Домой мы ехали в полном молчании, мама сидела в повозке вместе со мной. Смотрела куда-то вдаль, с совершенно пустым лицом. Мне хотелось поговорить обо всех новых словах, которые я услышала в церкви: грех, от-пу-щение. Мне хотелось спросить, почему все молятся в землю, если Бог живет на небесах. И что такого плохого сделала Ева. Но я видела, что маме не хочется разговаривать. Или слушать. Поэтому я считала коров и овец.
Когда мы добрались до дома, папа помог мне спуститься с повозки, но не раскланялся, как было утром. Он смотрел на лошадь и ни разу не взглянул на маму. Она что-то шепнула ему на ухо, но я не расслышала, что именно. Кажется, он и сам не расслышал. Мама ушла в дом, а он еще долго стоял, гладил лошадь.
Это был первый и последний раз, когда мы видели маму в нарядном зеленом платье. И с тех пор она больше ни разу не заходила в оркенскую церковь.
* * *Я стряхиваю с рубашки налипшую грязь, пытаюсь вытереть ноги о половичок. Бесполезно. Все ногти в корке засохшей грязи, просто так не ототрешь. У меня за спиной закрывается дверь.
– С такими ногами ты не наденешь чистые чулки.
Я исподлобья смотрю на маму, готовлюсь принять наказание. Не глядя на меня, она опускается на колени, ставит на пол тазик с водой. Я сажусь на кровать. Мама не говорит ничего. Молча моет мне ноги. Мне хочется спросить, как она успела так быстро отмыться дочиста после ночи в лесу, где она рылась в земле, как собака, но я не спрашиваю.
Она яростно растирает мне кожу почти сухой жесткой мочалкой. Это больно, но ее молчание еще больнее.

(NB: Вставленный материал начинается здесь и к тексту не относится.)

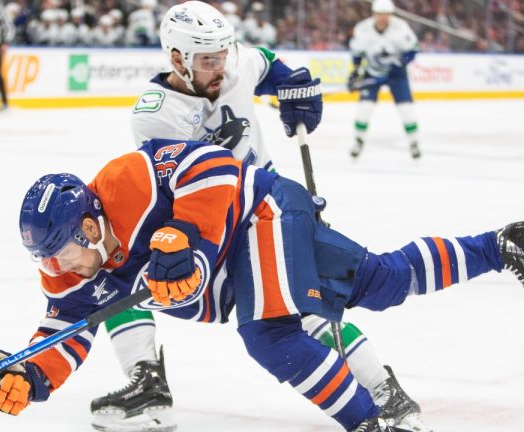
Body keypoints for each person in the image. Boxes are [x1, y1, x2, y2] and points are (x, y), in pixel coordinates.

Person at [0, 139, 524, 432]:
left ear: (88, 222)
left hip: (260, 213)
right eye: (50, 258)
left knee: (271, 334)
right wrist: (30, 372)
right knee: (382, 281)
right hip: (246, 254)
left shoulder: (125, 183)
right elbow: (68, 326)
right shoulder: (66, 266)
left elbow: (214, 165)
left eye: (65, 249)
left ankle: (367, 424)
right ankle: (506, 244)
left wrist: (190, 238)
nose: (63, 265)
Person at [93, 2, 428, 432]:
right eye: (209, 59)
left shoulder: (233, 63)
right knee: (115, 274)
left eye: (223, 53)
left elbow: (266, 64)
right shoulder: (156, 114)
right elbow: (187, 192)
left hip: (266, 212)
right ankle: (148, 382)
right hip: (216, 224)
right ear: (177, 58)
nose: (222, 66)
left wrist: (291, 86)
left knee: (305, 304)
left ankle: (382, 389)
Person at [347, 0, 420, 159]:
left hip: (397, 74)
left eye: (386, 14)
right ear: (374, 14)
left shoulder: (401, 28)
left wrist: (400, 63)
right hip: (372, 72)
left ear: (391, 15)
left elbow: (413, 50)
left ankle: (414, 143)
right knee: (364, 108)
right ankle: (358, 140)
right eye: (379, 14)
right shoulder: (363, 29)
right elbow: (357, 54)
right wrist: (355, 72)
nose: (382, 18)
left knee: (406, 109)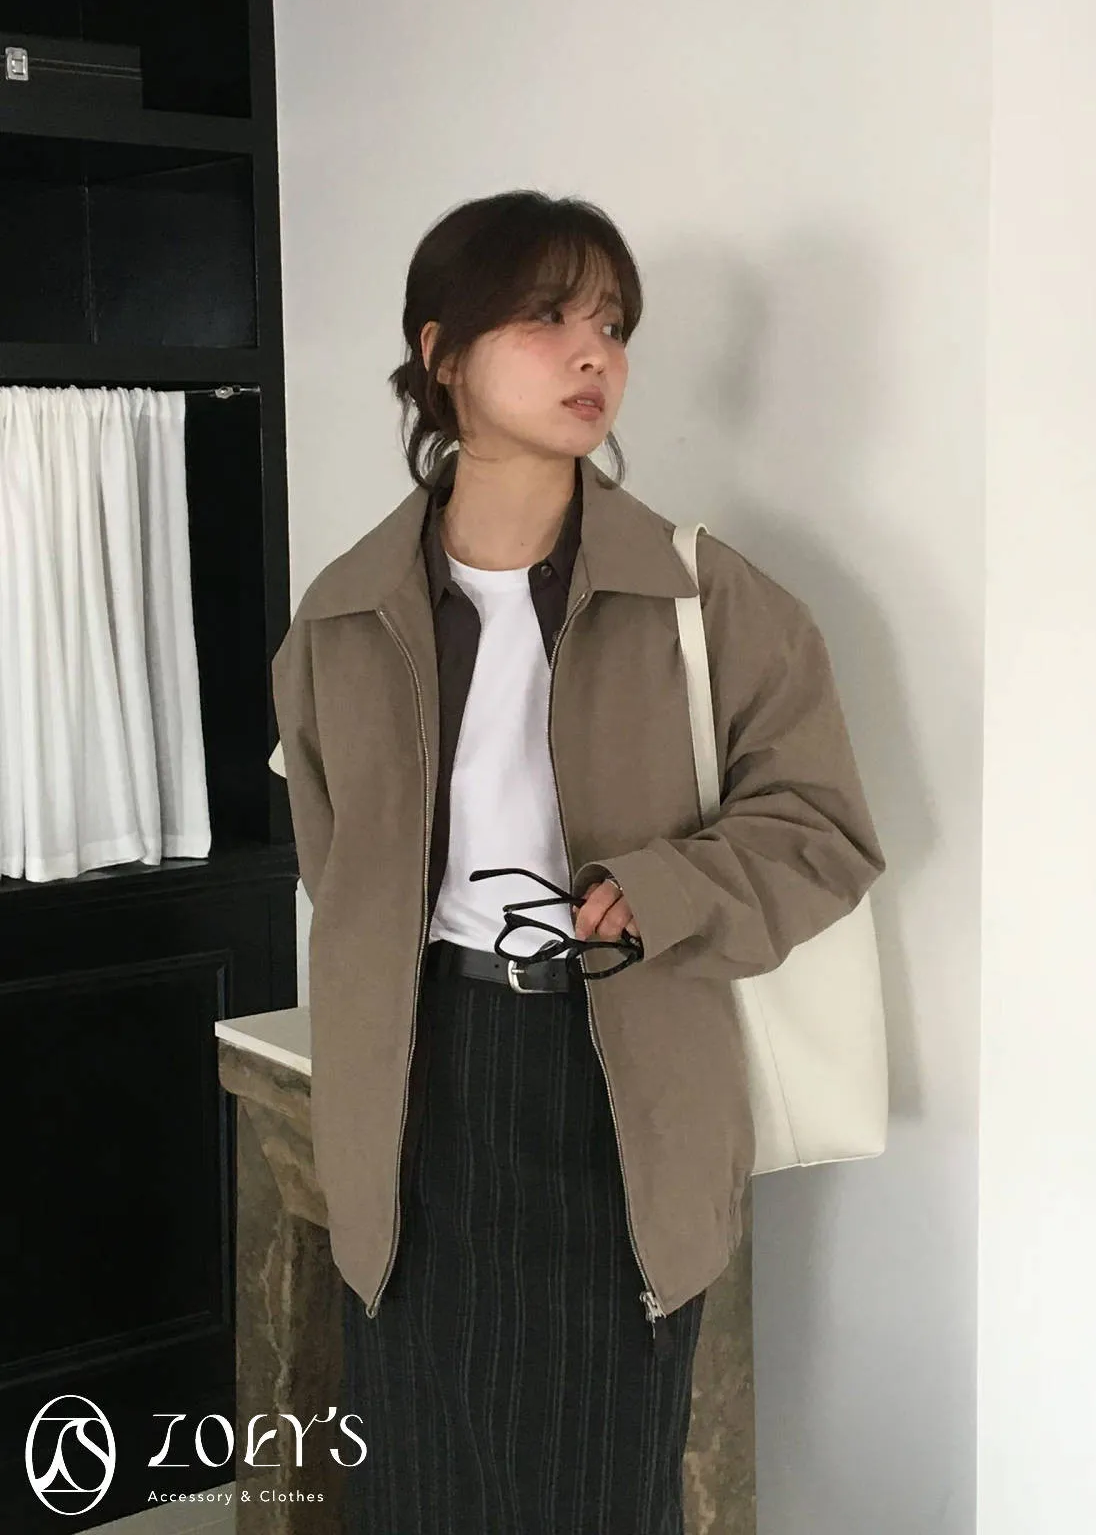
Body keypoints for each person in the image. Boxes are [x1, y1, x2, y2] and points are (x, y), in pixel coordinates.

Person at [270, 189, 887, 1534]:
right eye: (546, 317)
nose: (592, 351)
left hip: (614, 1079)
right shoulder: (343, 615)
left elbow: (823, 827)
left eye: (610, 323)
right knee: (419, 1481)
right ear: (442, 352)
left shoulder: (704, 595)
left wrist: (658, 894)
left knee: (598, 1481)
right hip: (409, 1084)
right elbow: (330, 846)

– Другую ногу, – говорит она.
Я приподнимаю другую ногу. Мои глаза щиплет от слез.
– Jeg beklager[31], мама.
Она поднимает руку, призывая к молчанию, и продолжает тереть с такой силой, будто хочет содрать с меня кожу. У меня по щекам текут слезы, капают ей на макушку. Она их не чувствует, не замечает. Она выпрямляется, легонько толкает меня в плечо, заставляет лечь на кровать – для нашей еженедельной проверки. Она раздвигает пальцы у меня на ноге, растягивает перепонки, так резко и грубо, словно это не часть меня. Она достает из кармана передника маленькие швейные ножницы.
– Но, мама… Папа ждет. Мы опоздаем.
Она сердито глядит на меня. Ее глаза как холодные камни. Я кусаю губу и закрываю глаза.